Dans les heures qui suivent la parution de notre article sur l’annulation par Sciences Po d’une conférence prévue de longue date par le dalaï-lama, les étudiants de la grande école échangent des messages consternés.
Nous sommes choqués par le manque de transparence et d’honnêteté de Sciences Po
« Nous étions stupéfaits », raconte Mateï Ngangue, 19 ans, étudiant de deuxième année : « On savait depuis juillet par un tweet de la direction que le dalaï-lama allait donner une conférence publique chez nous, que les étudiants pourraient y assister. On était ravis de pouvoir l’entendre en direct. Et soudain, on apprend par la presse que cet événement a été annulé, qui plus est pour des raisons très peu plausibles. Cette histoire d’annulation pour cause de doublon dans l’emploi du temps d’un groupe d’élèves n’est pas sérieuse. Nous sommes choqués par le manque de transparence et d’honnêteté de Sciences Po. »
Pour les amis de Mateï, le dalaï-lama est un personnage universellement respecté pour sa défense des valeurs de dialogue et de paix.

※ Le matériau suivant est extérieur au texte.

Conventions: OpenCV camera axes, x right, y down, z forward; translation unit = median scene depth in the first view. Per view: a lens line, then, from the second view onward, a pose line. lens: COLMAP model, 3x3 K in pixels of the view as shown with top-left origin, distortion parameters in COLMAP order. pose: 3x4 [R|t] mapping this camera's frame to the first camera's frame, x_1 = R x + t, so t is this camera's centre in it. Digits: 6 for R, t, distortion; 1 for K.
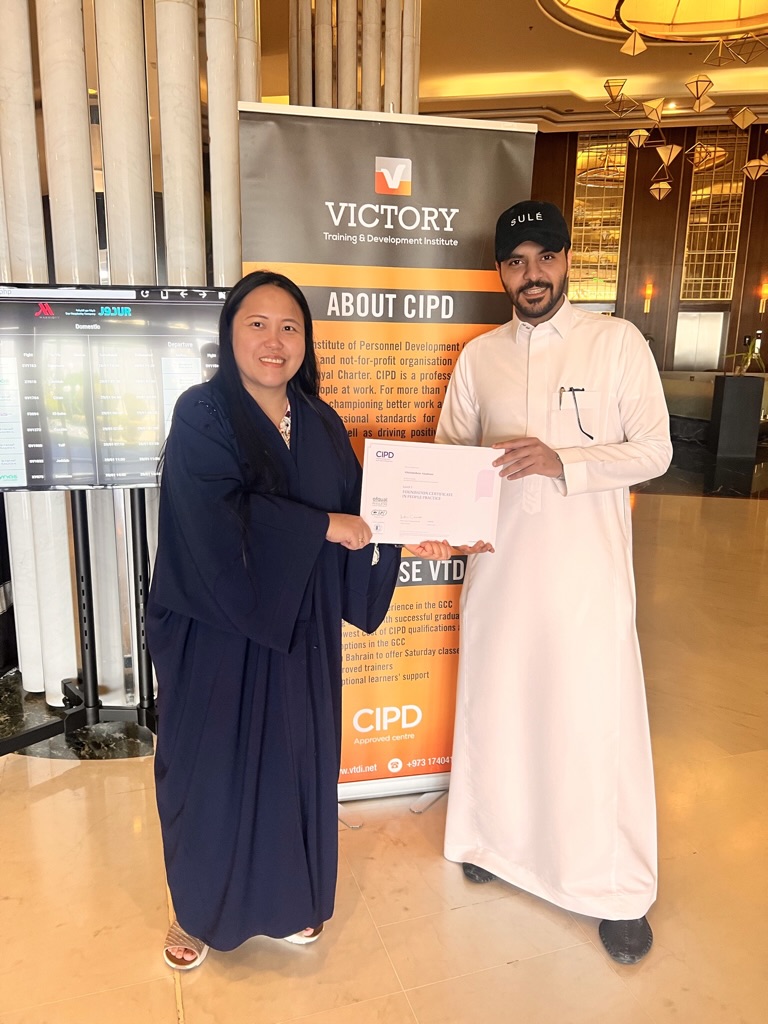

Le fait qu’il soit une sommité dans le monde du bouddhisme n’est pas ce qui compte le plus à leurs yeux. Mateï précise qu’il est lui-même catholique et que son intérêt pour le dalaï-lama n’est pas d’ordre religieux : « Beaucoup d’étudiants de ma promotion voulaient l’entendre parler de ses grands principes, comme celui de la lutte non violente face à la politique chinoise d’envahissement et de destruction culturelle. Cet homme est à lui seul une école d’ouverture et de réflexion. Et nous avons tout à gagner à entendre sa pensée. »
Une action et une pétition
Des messages indignés s’échangent sur Facebook. L’idée surgit spontanément d’un sit-in pour protester contre cette annulation. La page créée sur Facebook pour l’événement enregistre déjà de nombreux participants. Une date est fixée : lundi 19 septembre à 12 h 15, devant le portail du prestigieux établissement, 27 rue Saint-Guillaume.
Sciences Po doit comprendre que nous tenons au principe de liberté d’expression
« Lundi, le dalaï-lama aura sans doute quitté la France, et il sera trop tard pour annuler l’annulation », reconnaît Mateï. « Mais le but de notre mouvement est d’éveiller les consciences, d’empêcher que de telles choses se reproduisent à l’avenir. Sciences Po doit comprendre que nous tenons au principe de liberté d’expression, que nous sommes opposés à la censure. Et qu’on ne peut nous endormir avec des histoires peu crédibles. »
En attendant le sit-in de lundi prochain, Mateï est en train de rédiger une pétition contre l’autocensure à laquelle les institutions les plus prestigieuses ont malheureusement tendance à se livrer. Elle sera publiée sur change.org.